==== WORKING DATA

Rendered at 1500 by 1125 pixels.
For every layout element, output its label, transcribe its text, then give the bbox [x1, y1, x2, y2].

========
==== WORKING DATA

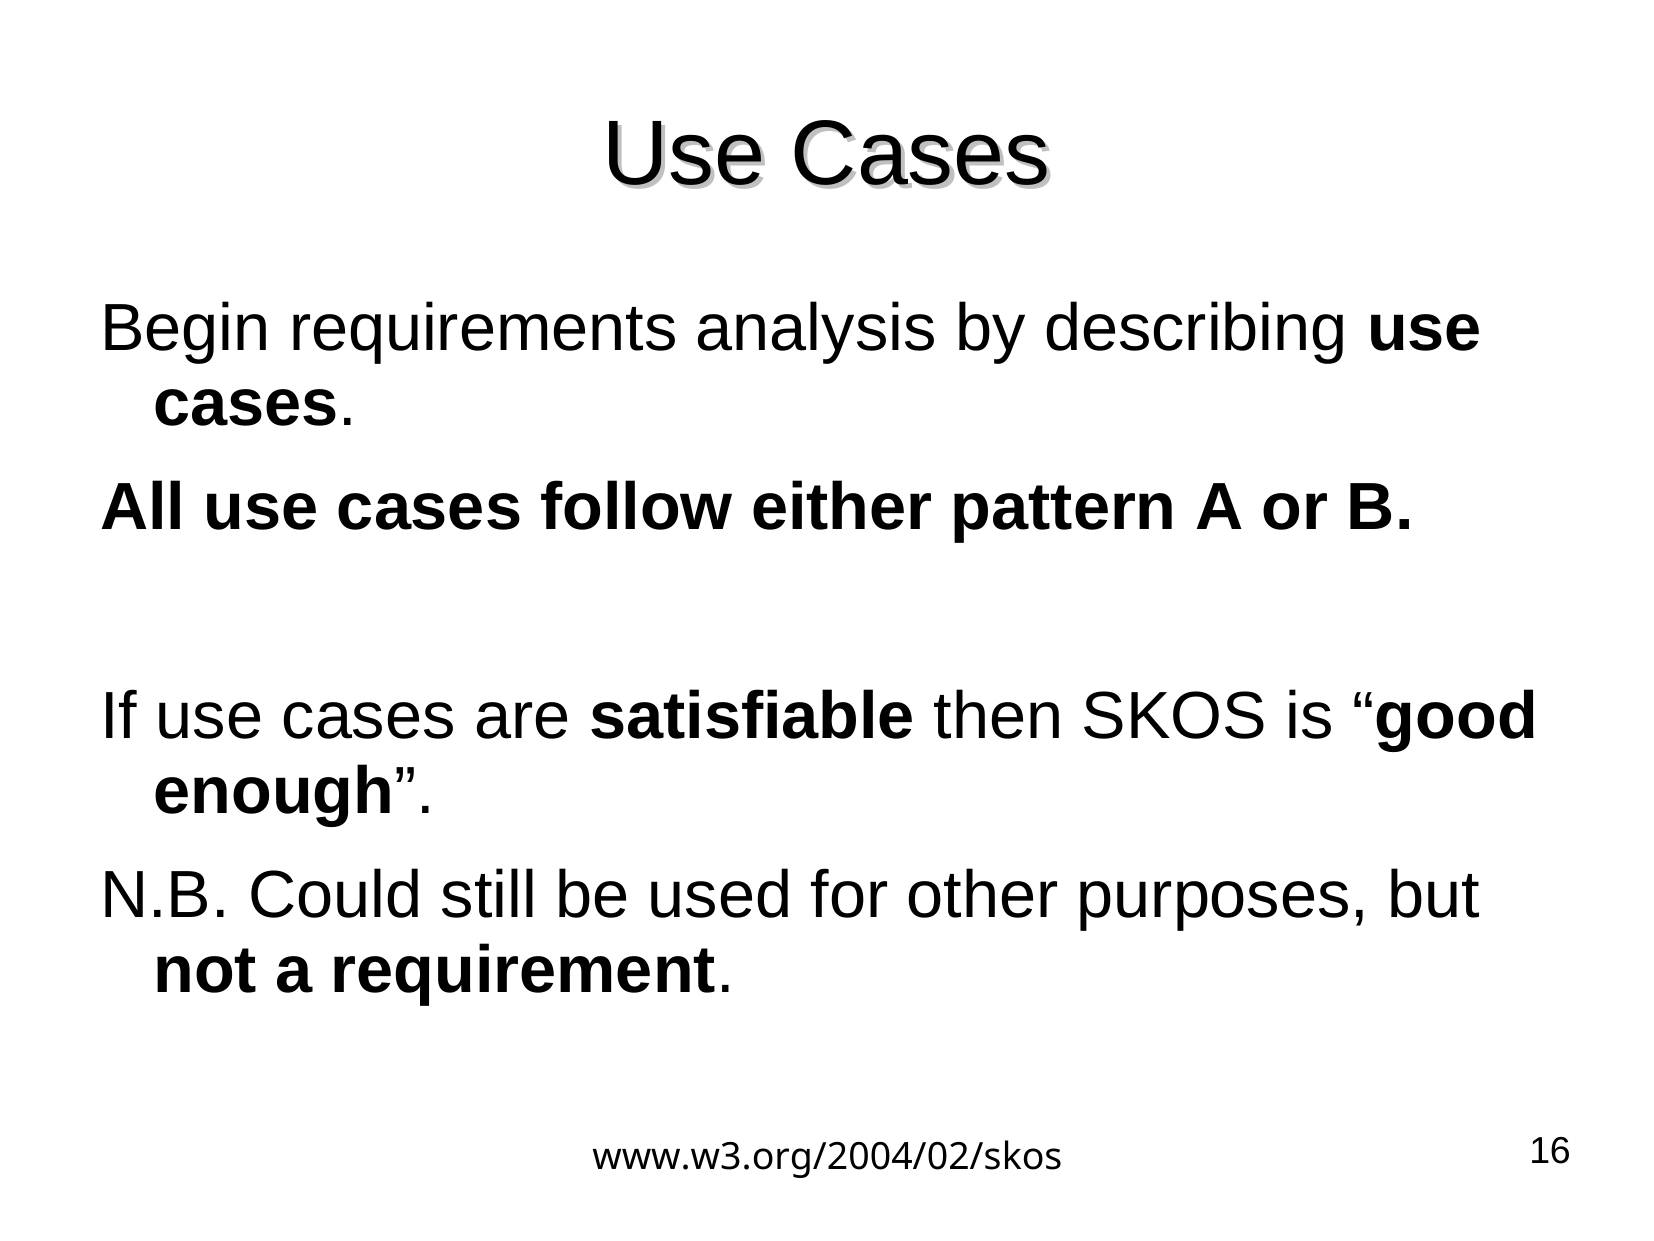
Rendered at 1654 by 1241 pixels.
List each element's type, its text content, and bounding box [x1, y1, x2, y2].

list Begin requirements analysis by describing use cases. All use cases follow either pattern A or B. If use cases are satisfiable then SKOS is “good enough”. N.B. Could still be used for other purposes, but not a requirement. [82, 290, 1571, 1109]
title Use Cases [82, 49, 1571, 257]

========
==== WORKING DATA

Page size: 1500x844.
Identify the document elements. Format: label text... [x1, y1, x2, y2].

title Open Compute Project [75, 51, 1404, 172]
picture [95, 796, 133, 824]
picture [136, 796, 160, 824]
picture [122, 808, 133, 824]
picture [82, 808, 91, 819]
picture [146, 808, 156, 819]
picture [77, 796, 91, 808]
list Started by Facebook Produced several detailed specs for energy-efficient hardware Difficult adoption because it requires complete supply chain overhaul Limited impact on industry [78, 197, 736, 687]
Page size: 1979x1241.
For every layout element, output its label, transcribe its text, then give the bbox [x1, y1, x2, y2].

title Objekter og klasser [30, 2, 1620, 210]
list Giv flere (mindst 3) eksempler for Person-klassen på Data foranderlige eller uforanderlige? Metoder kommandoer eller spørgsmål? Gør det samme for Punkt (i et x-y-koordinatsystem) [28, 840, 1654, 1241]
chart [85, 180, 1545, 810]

========

• **WORK TO BE COMPLETED**:
Turn the stretch of the records above from the line containing "Page size: 1979x1241." through the line containing "chart [85, 180, 1545, 810]" into a JSON list of strings with one string per line. Leave out blank lines.

• **TASK SOLUTION**:
[
  "Page size: 1979x1241.",
  "For every layout element, output its label, transcribe its text, then give the bbox [x1, y1, x2, y2].",
  "title Objekter og klasser [30, 2, 1620, 210]",
  "list Giv flere (mindst 3) eksempler for Person-klassen på Data foranderlige eller uforanderlige? Metoder kommandoer eller spørgsmål? Gør det samme for Punkt (i et x-y-koordinatsystem) [28, 840, 1654, 1241]",
  "chart [85, 180, 1545, 810]"
]